Discretization's superstar is calculus. To better understand and be able to perform operations on otherwise complex mathematical objects (resp. the curve and the arbitrary surface), we gave ourselves simple linear models (resp. the line and the plane). It so happens that since calculus, we discovered we understand the world around us by breaking it down. Simple models can surprisingly yield extremely complex knowledge acquisition. From abstract, simple mathematical constructs, we came up with nuclear fusion, microwave ovens, and magnetic resonance imaging. Clay Shirky's main argument against the semantic web is that syllogisms don't work well in the real world, because most of the data we use is not amenable to such effortless recombination. Discretization is the anti-thesis to just that.statistical syllogisms, for example, you do have the possibility to compute pretty much accurately every single thing you are aware of.-->
The bet of maths in general, and AI and the semantic web in particular, is that complex knowledge arises from simple models combined with simple algorithms, and discretization's success is the proof of concept. I'm not alone on that line of thought, just have a look at some of the work of my favorite junk (yes, junk, even pre-empirical) scientists on the subject : Gödel, Escher, Bach from Douglas Hofstadter and A New Kind of Science from Stephen Wolfram.

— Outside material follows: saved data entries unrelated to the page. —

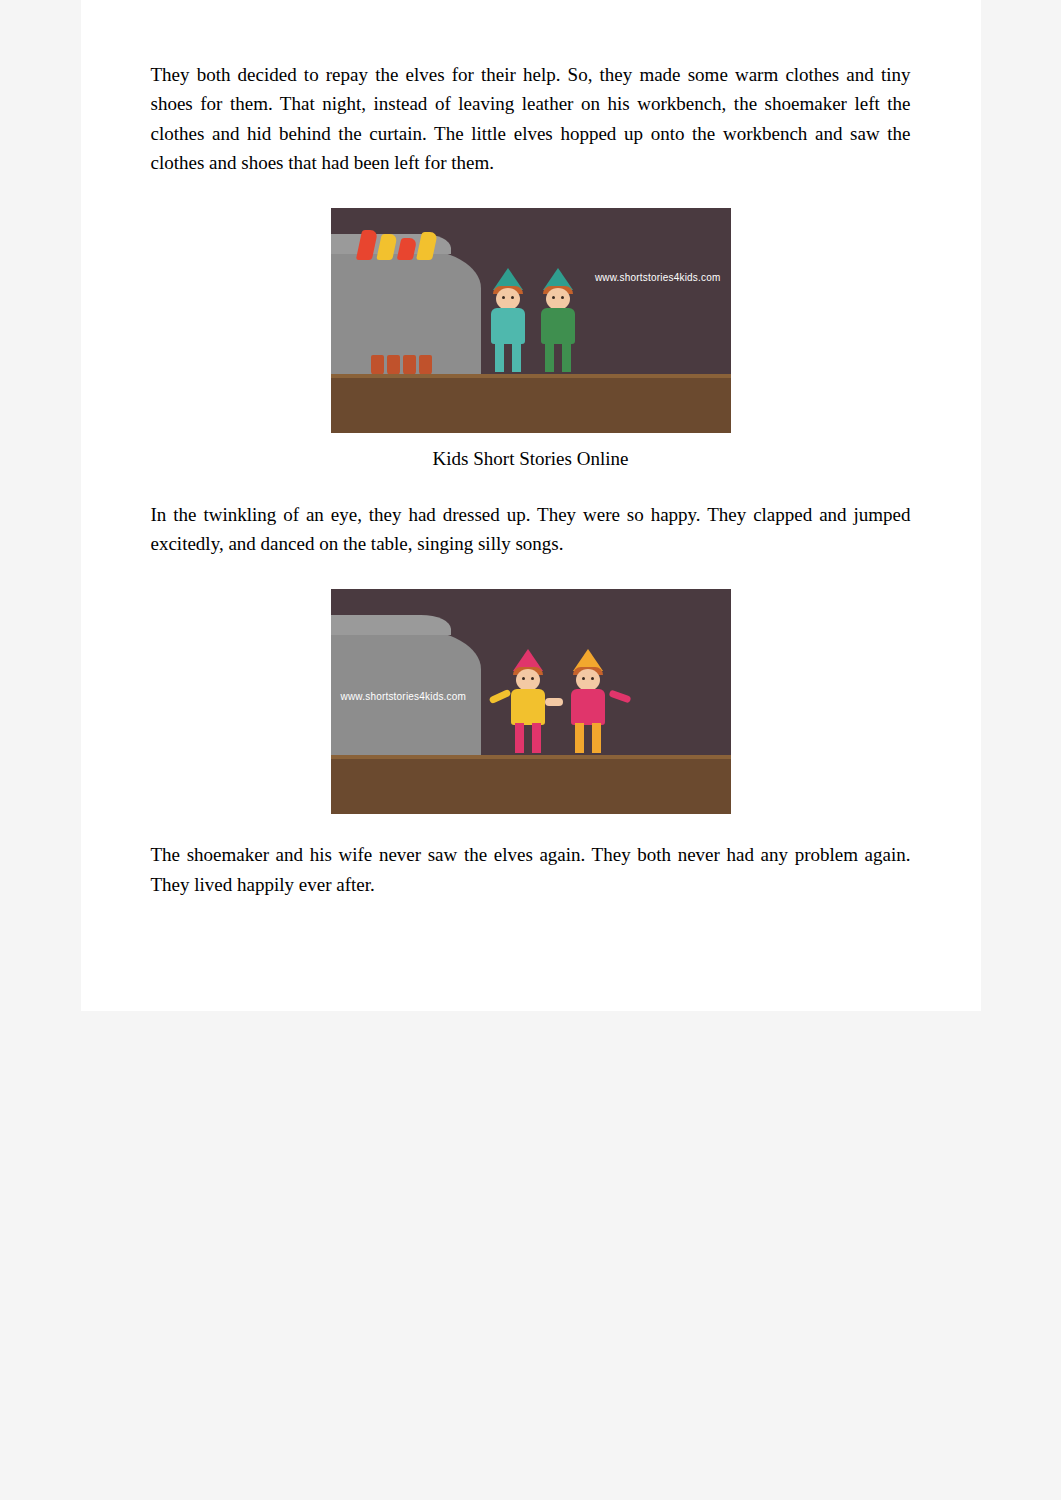They both decided to repay the elves for their help. So, they made some warm clothes and tiny shoes for them. That night, instead of leaving leather on his workbench, the shoemaker left the clothes and hid behind the curtain. The little elves hopped up onto the workbench and saw the clothes and shoes that had been left for them.
www.shortstories4kids.com
Kids Short Stories Online
In the twinkling of an eye, they had dressed up. They were so happy. They clapped and jumped excitedly, and danced on the table, singing silly songs.
www.shortstories4kids.com
The shoemaker and his wife never saw the elves again. They both never had any problem again. They lived happily ever after.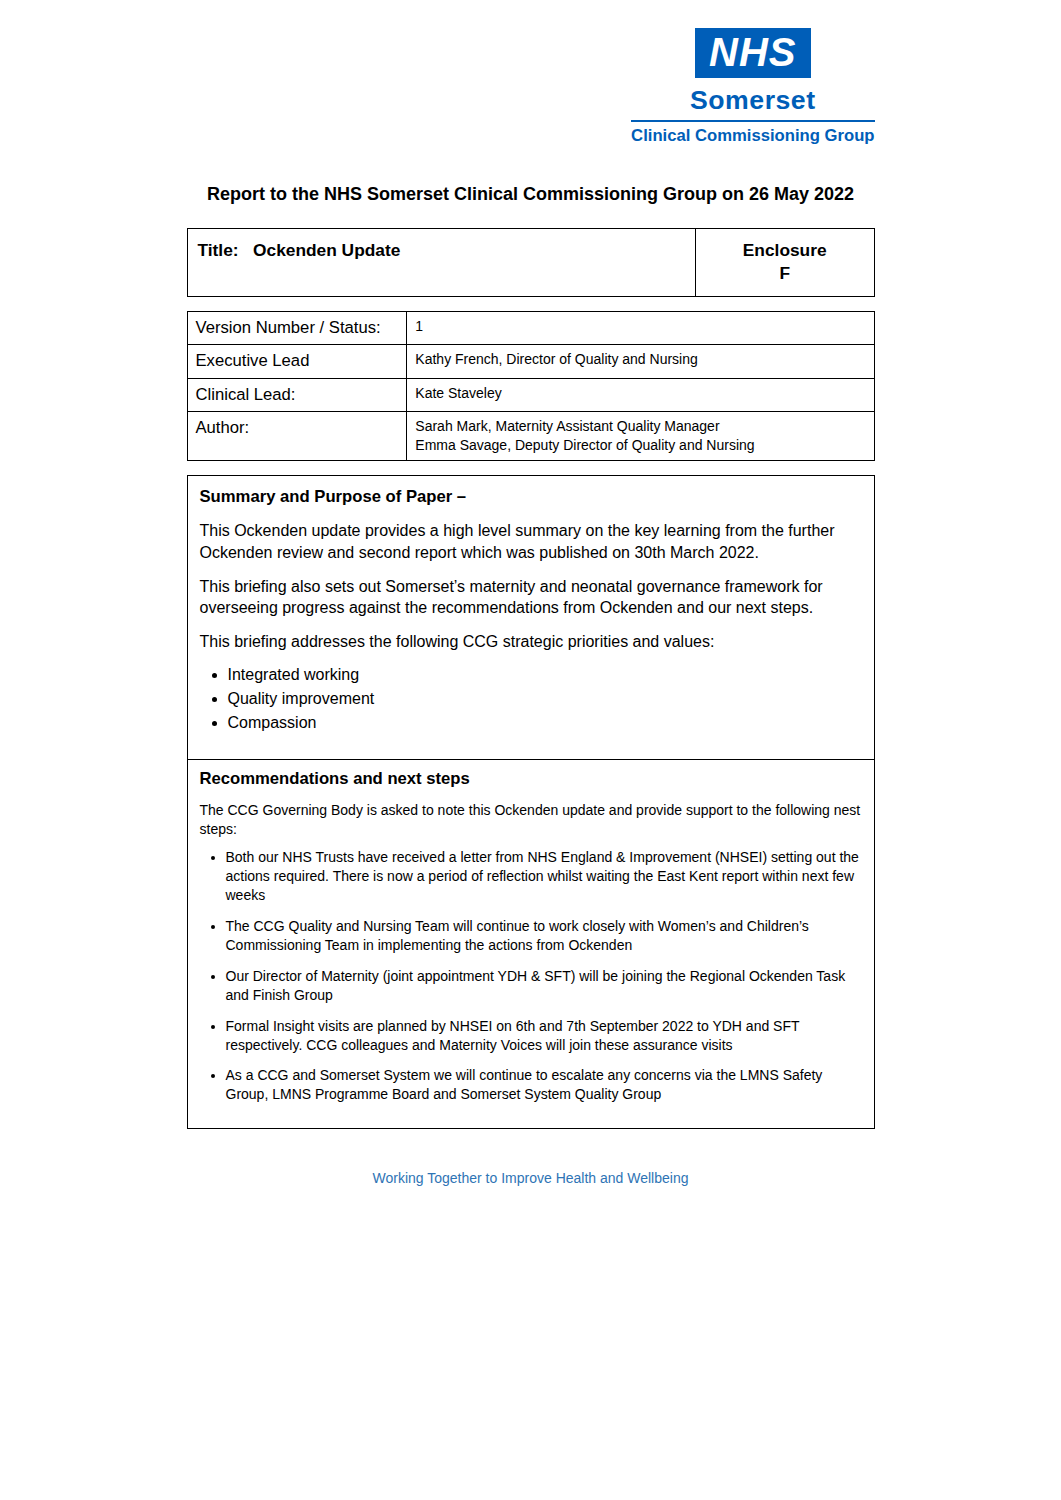NHS
Somerset
Clinical Commissioning Group
Report to the NHS Somerset Clinical Commissioning Group on 26 May 2022
| Title: Ockenden Update | Enclosure F |
| Version Number / Status: | 1 |
| Executive Lead | Kathy French, Director of Quality and Nursing |
| Clinical Lead: | Kate Staveley |
| Author: | Sarah Mark, Maternity Assistant Quality Manager Emma Savage, Deputy Director of Quality and Nursing |
Summary and Purpose of Paper –
This Ockenden update provides a high level summary on the key learning from the further Ockenden review and second report which was published on 30th March 2022.
This briefing also sets out Somerset’s maternity and neonatal governance framework for overseeing progress against the recommendations from Ockenden and our next steps.
This briefing addresses the following CCG strategic priorities and values:
Integrated working
Quality improvement
Compassion
Recommendations and next steps
The CCG Governing Body is asked to note this Ockenden update and provide support to the following nest steps:
Both our NHS Trusts have received a letter from NHS England & Improvement (NHSEI) setting out the actions required. There is now a period of reflection whilst waiting the East Kent report within next few weeks
The CCG Quality and Nursing Team will continue to work closely with Women’s and Children’s Commissioning Team in implementing the actions from Ockenden
Our Director of Maternity (joint appointment YDH & SFT) will be joining the Regional Ockenden Task and Finish Group
Formal Insight visits are planned by NHSEI on 6th and 7th September 2022 to YDH and SFT respectively. CCG colleagues and Maternity Voices will join these assurance visits
As a CCG and Somerset System we will continue to escalate any concerns via the LMNS Safety Group, LMNS Programme Board and Somerset System Quality Group
Working Together to Improve Health and Wellbeing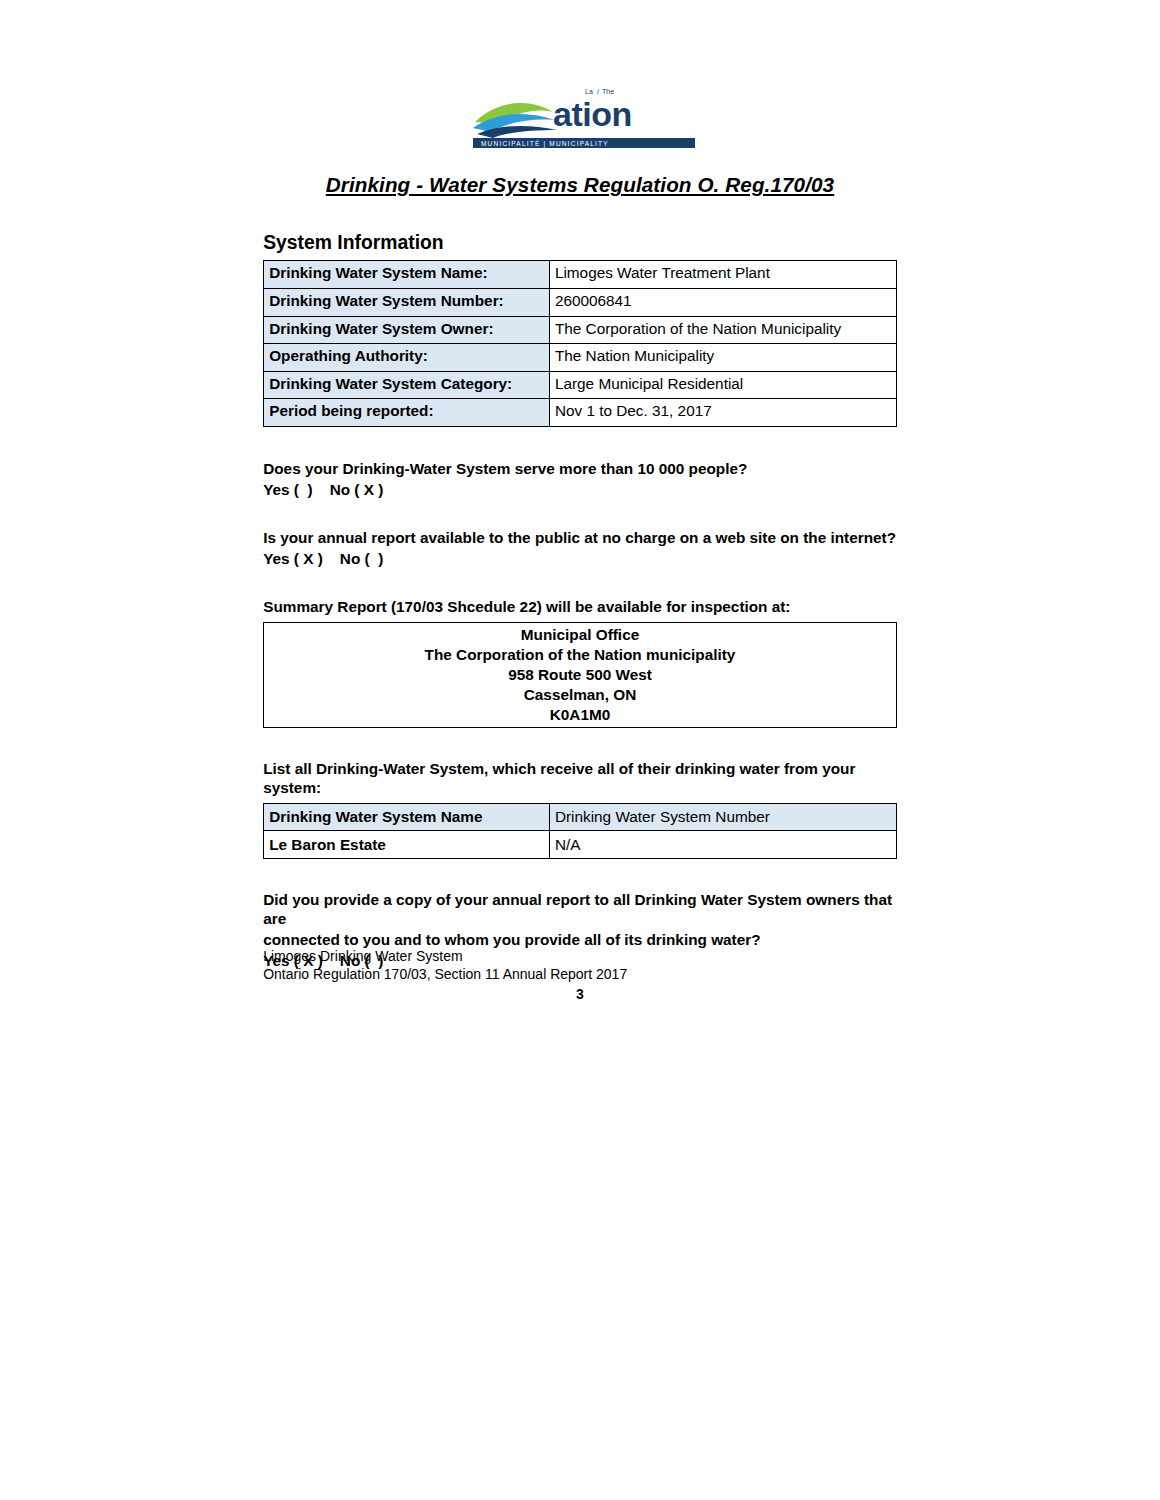La / The ation MUNICIPALITÉ | MUNICIPALITY
Drinking - Water Systems Regulation O. Reg.170/03
System Information
| Drinking Water System Name: | Limoges Water Treatment Plant |
| Drinking Water System Number: | 260006841 |
| Drinking Water System Owner: | The Corporation of the Nation Municipality |
| Operathing Authority: | The Nation Municipality |
| Drinking Water System Category: | Large Municipal Residential |
| Period being reported: | Nov 1 to Dec. 31, 2017 |
Does your Drinking-Water System serve more than 10 000 people?
Yes ( ) No ( X )
Is your annual report available to the public at no charge on a web site on the internet?
Yes ( X ) No ( )
Summary Report (170/03 Shcedule 22) will be available for inspection at:
| Municipal Office The Corporation of the Nation municipality 958 Route 500 West Casselman, ON K0A1M0 |
List all Drinking-Water System, which receive all of their drinking water from your system:
| Drinking Water System Name | Drinking Water System Number |
| Le Baron Estate | N/A |
Did you provide a copy of your annual report to all Drinking Water System owners that are
connected to you and to whom you provide all of its drinking water?
Yes ( X ) No ( )
Limoges Drinking Water System
Ontario Regulation 170/03, Section 11 Annual Report 2017
3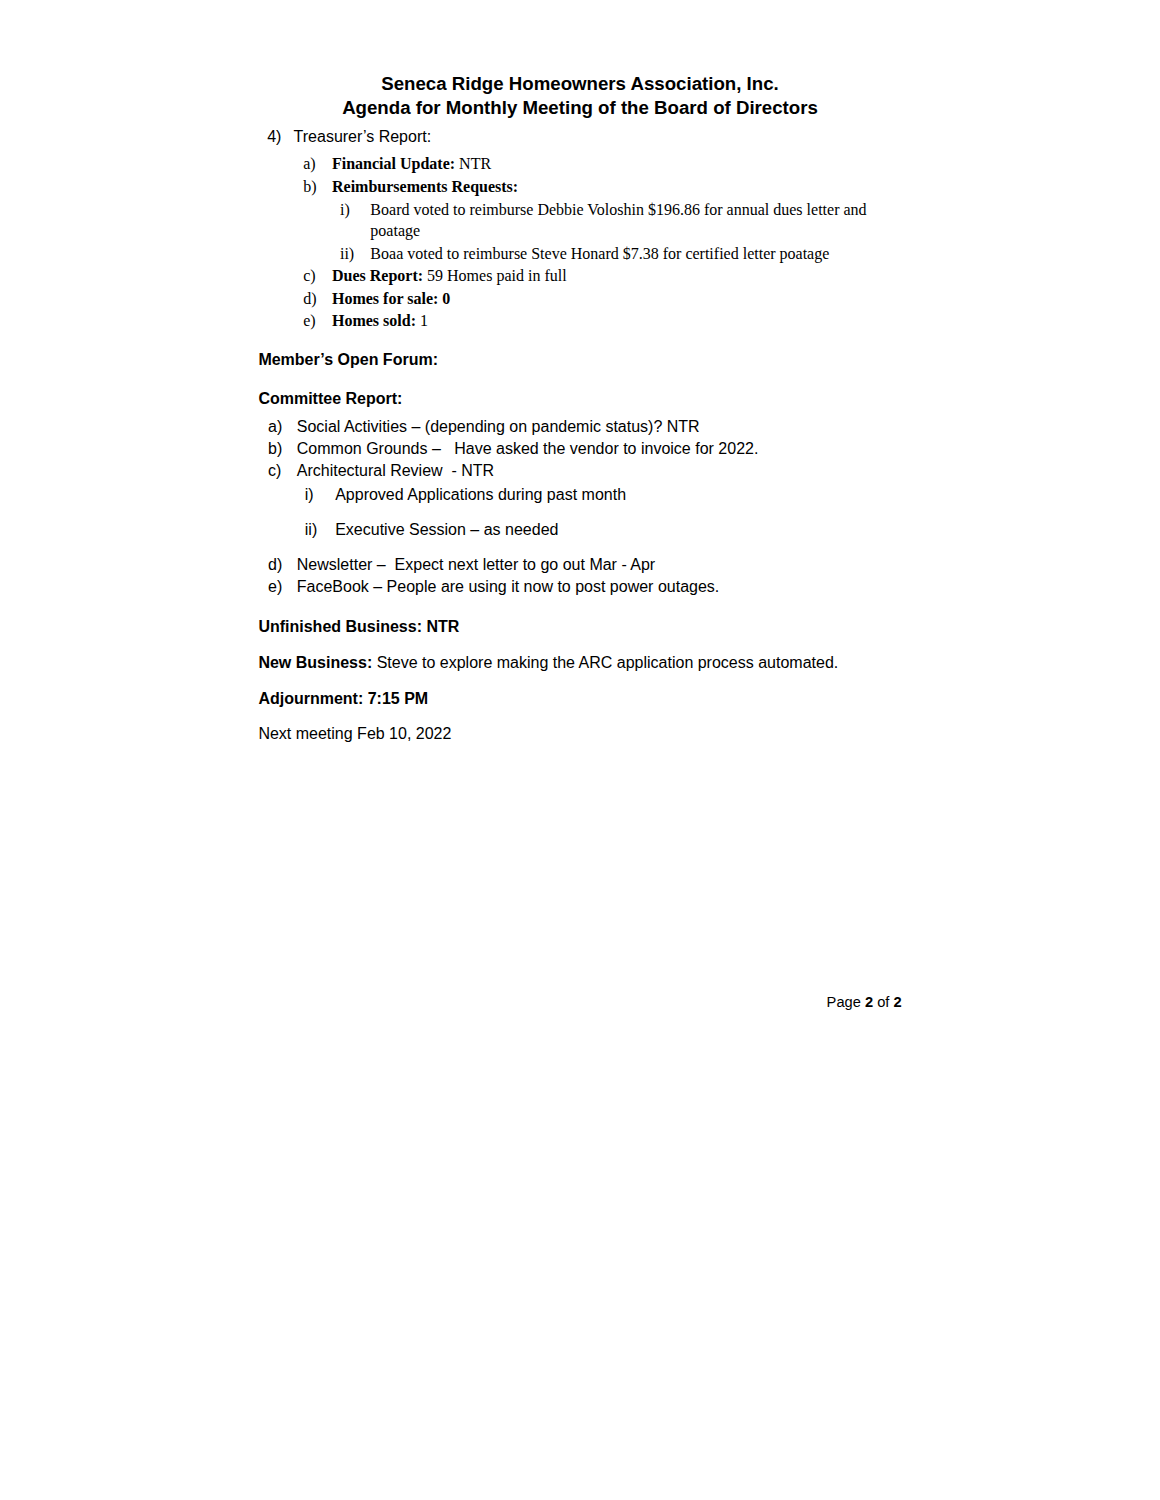Seneca Ridge Homeowners Association, Inc. Agenda for Monthly Meeting of the Board of Directors
4) Treasurer’s Report:
a) Financial Update: NTR
b) Reimbursements Requests:
i) Board voted to reimburse Debbie Voloshin $196.86 for annual dues letter and poatage
ii) Boaa voted to reimburse Steve Honard $7.38 for certified letter poatage
c) Dues Report: 59 Homes paid in full
d) Homes for sale: 0
e) Homes sold: 1
Member’s Open Forum:
Committee Report:
a) Social Activities – (depending on pandemic status)? NTR
b) Common Grounds – Have asked the vendor to invoice for 2022.
c) Architectural Review - NTR
i) Approved Applications during past month
ii) Executive Session – as needed
d) Newsletter – Expect next letter to go out Mar - Apr
e) FaceBook – People are using it now to post power outages.
Unfinished Business: NTR
New Business: Steve to explore making the ARC application process automated.
Adjournment: 7:15 PM
Next meeting Feb 10, 2022
Page 2 of 2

Semiotic, our very recent will to discretely modelize modelization, is in my opinion, the noblest intellectual endeavor of our times. The concurrent models of semiotics' founders Saussure and Peirce are the ancestors of today's RDF, and if we look at what we got from older mathematical models, in physics and chemistry for example, one can only hope the most exciting things are still to come in the semiotic field, and by extension, from the semantic web.
Discretization is our rational march towards relevance.
Getting over the AI skeptic romantic FUD, with the semantic web as the most exciting thing since Jesus' resurrection
If you say that a semantic web malformed-query interpreter hyperGoogle that would pass the Turing test is trivial and would only impress a novice. I'd say I'd be happy to be a novice amongst folks like Jon Udell, Stefano Mazzocchi, Tim Bray, Rendall Clark, Tim Berners-Lee, etc., etc., etc., etc., etc., etc., etc., etc., etc. I would also ask you what would you be impressed with? While you think about it, can we at least agree on the usefulness of some of the W3C's recommendations?
Tomorrow is RSS meetup day. If I feel I can safely say two consecutive words without risking my life, I would like to share with the attendants the simple, open source software ideas I, along with some friends, have been nurturing for a while now. I will be showing these things off here as soon as I get them down textually.